CAPSTONE is still going strong after more than six months in lunar orbit.
CAPSTONE, built and operated for NASA by the Colorado company Advanced Space, was designed to help lay the foundation for the future Gateway space station, which will orbit the moon as part of the Artemis program.
In the NRHO, CAPSTONE gets as close as 11,000 miles (17,700 kilometers) to one lunar pole during a near pass and then as far away as 43,500 miles (70,000 km) from the other pole every seven days. The microwave-sized satellite imaged the lunar surface for the first time on May 3, as it made a close pass by the north pole.

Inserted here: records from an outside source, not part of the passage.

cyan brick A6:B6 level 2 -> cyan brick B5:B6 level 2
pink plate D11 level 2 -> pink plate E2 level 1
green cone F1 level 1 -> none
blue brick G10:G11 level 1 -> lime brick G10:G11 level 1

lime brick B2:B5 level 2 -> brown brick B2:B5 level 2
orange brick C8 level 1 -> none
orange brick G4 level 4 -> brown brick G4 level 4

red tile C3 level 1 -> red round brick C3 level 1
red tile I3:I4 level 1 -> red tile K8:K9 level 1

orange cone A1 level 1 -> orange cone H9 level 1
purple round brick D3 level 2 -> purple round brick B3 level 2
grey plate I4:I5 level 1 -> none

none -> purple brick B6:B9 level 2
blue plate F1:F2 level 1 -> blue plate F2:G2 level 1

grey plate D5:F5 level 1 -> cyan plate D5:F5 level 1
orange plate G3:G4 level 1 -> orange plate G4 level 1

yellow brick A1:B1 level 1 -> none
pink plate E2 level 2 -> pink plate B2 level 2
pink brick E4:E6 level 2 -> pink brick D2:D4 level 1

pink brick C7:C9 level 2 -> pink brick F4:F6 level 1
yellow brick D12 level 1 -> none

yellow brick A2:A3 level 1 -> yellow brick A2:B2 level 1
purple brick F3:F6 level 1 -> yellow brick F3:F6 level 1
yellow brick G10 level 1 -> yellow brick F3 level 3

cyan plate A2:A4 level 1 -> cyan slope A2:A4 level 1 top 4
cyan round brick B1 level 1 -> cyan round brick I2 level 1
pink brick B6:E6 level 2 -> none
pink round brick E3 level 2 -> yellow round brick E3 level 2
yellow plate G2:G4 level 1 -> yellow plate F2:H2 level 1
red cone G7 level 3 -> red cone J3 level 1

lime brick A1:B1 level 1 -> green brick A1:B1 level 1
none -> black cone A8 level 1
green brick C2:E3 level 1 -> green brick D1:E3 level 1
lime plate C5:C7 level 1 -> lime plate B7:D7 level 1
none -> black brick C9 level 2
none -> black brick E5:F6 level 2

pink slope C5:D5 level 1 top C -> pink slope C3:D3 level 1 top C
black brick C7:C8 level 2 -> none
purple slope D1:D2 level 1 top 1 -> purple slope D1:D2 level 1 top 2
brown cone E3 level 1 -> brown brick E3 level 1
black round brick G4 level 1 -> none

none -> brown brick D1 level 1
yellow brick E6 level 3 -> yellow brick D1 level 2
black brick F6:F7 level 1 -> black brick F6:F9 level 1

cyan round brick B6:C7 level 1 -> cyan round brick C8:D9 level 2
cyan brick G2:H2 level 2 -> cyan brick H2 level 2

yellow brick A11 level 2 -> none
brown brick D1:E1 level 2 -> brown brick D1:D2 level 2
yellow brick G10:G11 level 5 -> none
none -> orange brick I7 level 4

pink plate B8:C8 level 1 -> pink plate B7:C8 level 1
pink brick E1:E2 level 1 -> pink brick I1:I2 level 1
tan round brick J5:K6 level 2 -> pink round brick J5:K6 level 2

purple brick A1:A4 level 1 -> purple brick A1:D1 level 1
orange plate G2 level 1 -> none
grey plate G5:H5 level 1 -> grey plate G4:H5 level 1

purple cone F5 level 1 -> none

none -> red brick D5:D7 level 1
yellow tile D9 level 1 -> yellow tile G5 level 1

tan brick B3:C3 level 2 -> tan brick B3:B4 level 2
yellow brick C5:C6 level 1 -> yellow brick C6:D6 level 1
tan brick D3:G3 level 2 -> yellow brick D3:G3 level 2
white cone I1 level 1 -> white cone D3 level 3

Six days later, the CAPSTONE team used the cubesat to test navigation technology similar to GPS on Earth called the Cislunar Autonomous Positioning System (CAPS).
During the successful May 9 experiment, CAPSTONE teamed up with NASA's Lunar Reconnaissance Orbiter (LRO), which has been circling the moon since 2009. CAPSTONE beamed a signal to LRO, which bounced it back to the tiny spacecraft, where it was converted into a measurement of the distance and relative velocity between the two probes.
It hasn't been all smooth sailing for CAPSTONE since its launch atop a Rocket Lab Electron vehicle on June 28, 2002. The mission team had to troubleshoot issues with the tiny probe's communications and propulsion systems, for example, before getting it successfully into lunar orbit on Nov. 13, 2022.
NASA says that the current "enhanced mission phase" of CAPSTONE will last for around a year and will see the spacecraft continue testing its onboard technology.